In the entries below, find each line with the string "korun" and copy it.

> EXCERPTED RECORDS:
------------------------------------------------
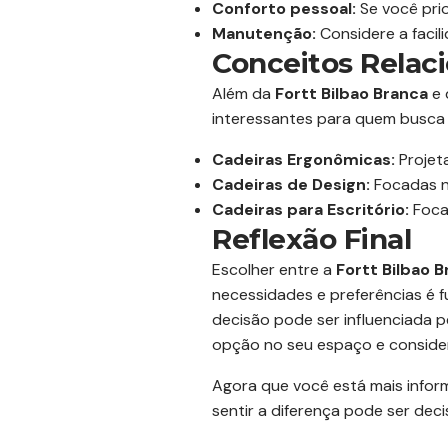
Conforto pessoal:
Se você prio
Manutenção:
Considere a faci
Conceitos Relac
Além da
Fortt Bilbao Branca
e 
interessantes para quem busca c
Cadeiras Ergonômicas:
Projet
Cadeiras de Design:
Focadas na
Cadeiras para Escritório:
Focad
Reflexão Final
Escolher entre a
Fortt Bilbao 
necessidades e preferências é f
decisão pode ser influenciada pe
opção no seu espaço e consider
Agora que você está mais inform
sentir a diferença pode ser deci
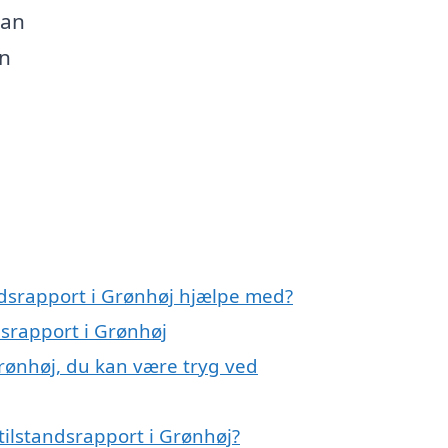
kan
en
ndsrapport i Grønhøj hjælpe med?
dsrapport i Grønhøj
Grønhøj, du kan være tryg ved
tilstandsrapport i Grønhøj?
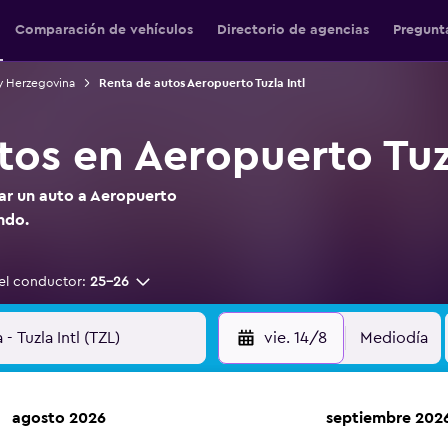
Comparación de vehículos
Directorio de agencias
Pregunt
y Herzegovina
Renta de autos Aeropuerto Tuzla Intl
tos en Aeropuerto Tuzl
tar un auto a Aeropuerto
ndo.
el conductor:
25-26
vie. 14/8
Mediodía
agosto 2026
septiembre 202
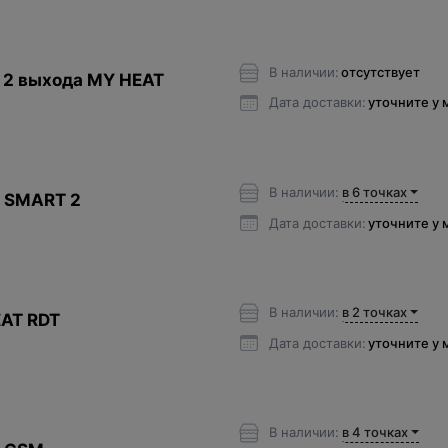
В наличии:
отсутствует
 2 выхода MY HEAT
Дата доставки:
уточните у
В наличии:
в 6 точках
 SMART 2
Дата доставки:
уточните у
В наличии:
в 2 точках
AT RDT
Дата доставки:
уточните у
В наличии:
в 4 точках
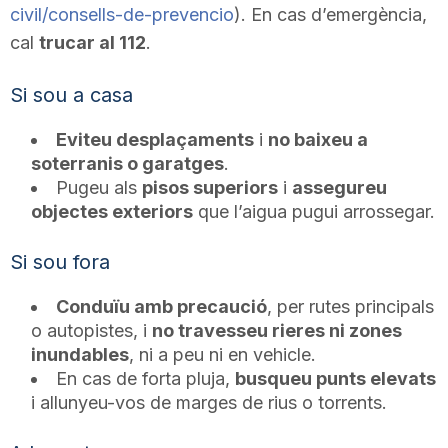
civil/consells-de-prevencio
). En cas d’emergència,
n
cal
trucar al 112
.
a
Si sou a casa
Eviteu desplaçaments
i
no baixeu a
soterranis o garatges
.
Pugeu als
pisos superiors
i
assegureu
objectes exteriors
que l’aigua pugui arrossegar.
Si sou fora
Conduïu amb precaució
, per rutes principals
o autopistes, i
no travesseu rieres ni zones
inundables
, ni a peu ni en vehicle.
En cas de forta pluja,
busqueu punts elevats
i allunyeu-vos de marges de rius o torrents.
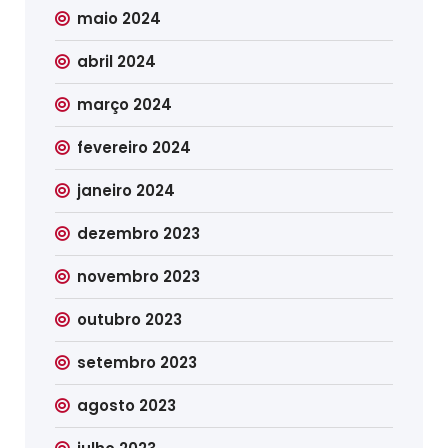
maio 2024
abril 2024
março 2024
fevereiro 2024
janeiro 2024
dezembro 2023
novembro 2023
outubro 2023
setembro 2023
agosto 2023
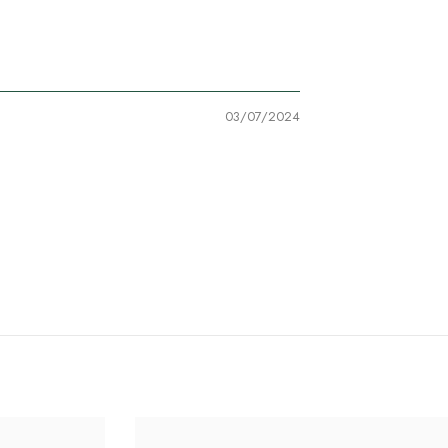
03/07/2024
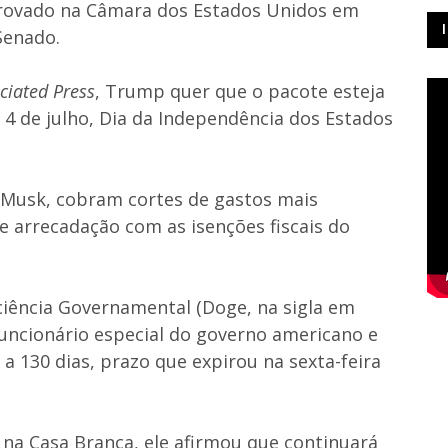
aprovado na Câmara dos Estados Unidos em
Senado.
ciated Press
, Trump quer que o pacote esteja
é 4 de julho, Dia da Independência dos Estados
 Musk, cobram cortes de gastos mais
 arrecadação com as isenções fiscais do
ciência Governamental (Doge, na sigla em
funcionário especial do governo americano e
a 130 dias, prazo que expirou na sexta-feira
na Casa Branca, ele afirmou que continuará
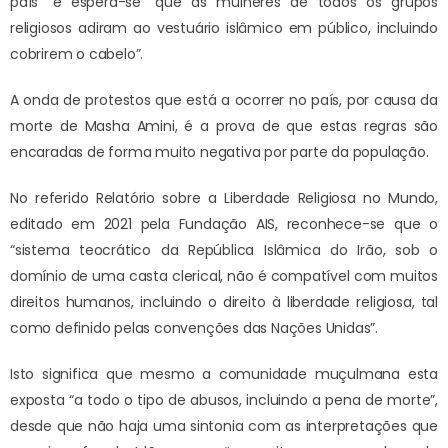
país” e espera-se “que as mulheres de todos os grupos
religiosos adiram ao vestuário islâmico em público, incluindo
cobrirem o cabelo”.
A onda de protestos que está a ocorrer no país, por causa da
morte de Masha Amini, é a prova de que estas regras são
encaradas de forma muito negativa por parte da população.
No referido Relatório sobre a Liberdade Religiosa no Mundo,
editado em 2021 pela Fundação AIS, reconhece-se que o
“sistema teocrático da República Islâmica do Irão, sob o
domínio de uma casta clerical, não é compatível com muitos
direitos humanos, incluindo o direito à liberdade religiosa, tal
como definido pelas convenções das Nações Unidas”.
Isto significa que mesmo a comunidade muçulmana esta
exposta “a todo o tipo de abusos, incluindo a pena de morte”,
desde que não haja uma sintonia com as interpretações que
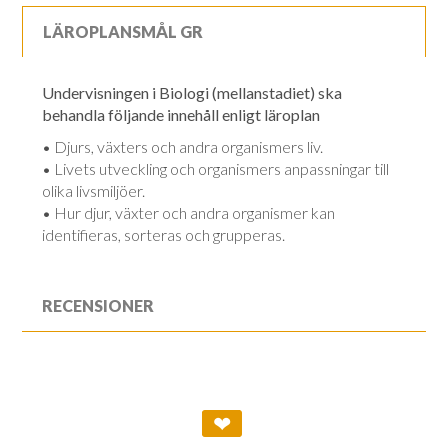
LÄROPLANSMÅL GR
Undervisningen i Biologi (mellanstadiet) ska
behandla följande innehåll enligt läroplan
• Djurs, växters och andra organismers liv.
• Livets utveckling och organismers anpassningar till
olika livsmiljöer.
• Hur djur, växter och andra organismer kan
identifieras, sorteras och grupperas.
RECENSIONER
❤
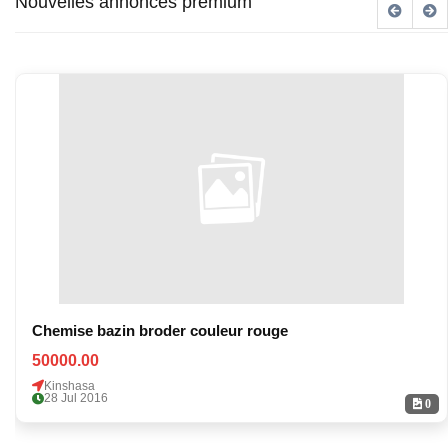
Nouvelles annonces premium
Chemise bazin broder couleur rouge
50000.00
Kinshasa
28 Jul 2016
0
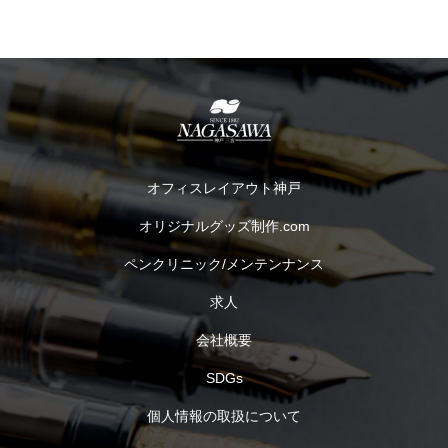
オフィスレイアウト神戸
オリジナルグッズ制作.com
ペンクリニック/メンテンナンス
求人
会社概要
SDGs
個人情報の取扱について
------------------------------------------------
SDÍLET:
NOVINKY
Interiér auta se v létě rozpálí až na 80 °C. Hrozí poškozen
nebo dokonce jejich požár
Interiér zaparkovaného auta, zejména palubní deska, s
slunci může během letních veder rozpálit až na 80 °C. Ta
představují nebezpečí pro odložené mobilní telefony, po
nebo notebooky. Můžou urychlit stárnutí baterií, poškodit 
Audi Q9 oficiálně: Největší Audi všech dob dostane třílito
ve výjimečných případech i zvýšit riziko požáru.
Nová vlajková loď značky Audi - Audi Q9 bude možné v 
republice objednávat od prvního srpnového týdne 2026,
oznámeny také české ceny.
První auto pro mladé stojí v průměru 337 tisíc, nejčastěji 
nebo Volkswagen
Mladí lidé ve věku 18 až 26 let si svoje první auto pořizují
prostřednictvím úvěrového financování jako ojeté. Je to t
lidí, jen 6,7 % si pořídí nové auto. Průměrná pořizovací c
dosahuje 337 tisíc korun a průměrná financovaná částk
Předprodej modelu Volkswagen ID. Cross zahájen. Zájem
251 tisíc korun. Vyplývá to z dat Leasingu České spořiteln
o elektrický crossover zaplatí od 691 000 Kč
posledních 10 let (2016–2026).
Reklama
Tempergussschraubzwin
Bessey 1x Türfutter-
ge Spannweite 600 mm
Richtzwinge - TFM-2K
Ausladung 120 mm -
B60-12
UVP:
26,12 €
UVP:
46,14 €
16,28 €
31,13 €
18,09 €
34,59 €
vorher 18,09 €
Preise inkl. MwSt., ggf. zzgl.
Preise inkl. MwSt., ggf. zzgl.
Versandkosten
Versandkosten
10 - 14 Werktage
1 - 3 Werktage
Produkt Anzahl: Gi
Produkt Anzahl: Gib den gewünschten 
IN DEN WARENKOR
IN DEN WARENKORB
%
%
------------------------------------------------
> WRITTEN SOLUTION:
dosahuje 337 tisíc korun a průměrná financovaná částk
251 tisíc korun. Vyplývá to z dat Leasingu České spořiteln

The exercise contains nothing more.